Heute ist der 25.05.2026, und in Schwabach tut sich einiges. Die beiden Nachbarstädte Schwabach und Roth stehen in regem Austausch, um ihre Innenstädte zu beleben. Das klingt ja schon mal spannend! Vor allem, weil beide Städte unterschiedliche Wege gehen, um ihre ganz spezifischen Herausforderungen zu meistern. In Schwabach hat sich ein dichtes Netzwerk aus Verbänden gebildet, das für regelmäßige Händlertreffen sorgt. Man könnte fast sagen, hier wird Gemeinschaft großgeschrieben. Veranstaltungen wie das Bürgerfest, die „Ortung“, die Goldschlägernacht und „Schwabach trempelt“ ziehen nicht nur Einheimische, sondern auch viele Besucher an. Der sichtbare Leerstand? Eine Ausnahme! Hier wird Multifunktionalität gelebt – Friseur und Nagelstudio teilen sich Flächen, was einfach genial ist!

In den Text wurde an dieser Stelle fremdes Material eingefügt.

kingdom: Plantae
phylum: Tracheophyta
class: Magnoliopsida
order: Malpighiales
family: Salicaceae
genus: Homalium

In Roth sieht die Sache etwas anders aus. Hier kämpft man mit altersbedingten Leerständen. Doch die Stadt hat mutige Pläne: Eine „Händler-Crew“ wurde gegründet, um kreative Ideen zu entwickeln. Projekte wie der Triathlon „Challenge“ und die Kulturfabrik bringen frischen Wind in die Stadt. Und das künftige Wohnquartier auf dem Leoni-Gelände? Ein großes Versprechen für die Zukunft. Allerdings: Die hohen Mieten setzen den Händlern zu. Roland Wölfel hat es auf den Punkt gebracht – hohe Mieten führen oft zu Leerständen. Eine Idee, die im Raum steht, sind Umsatzmieten, um die Risiken fairer zu verteilen. Es bleibt also spannend!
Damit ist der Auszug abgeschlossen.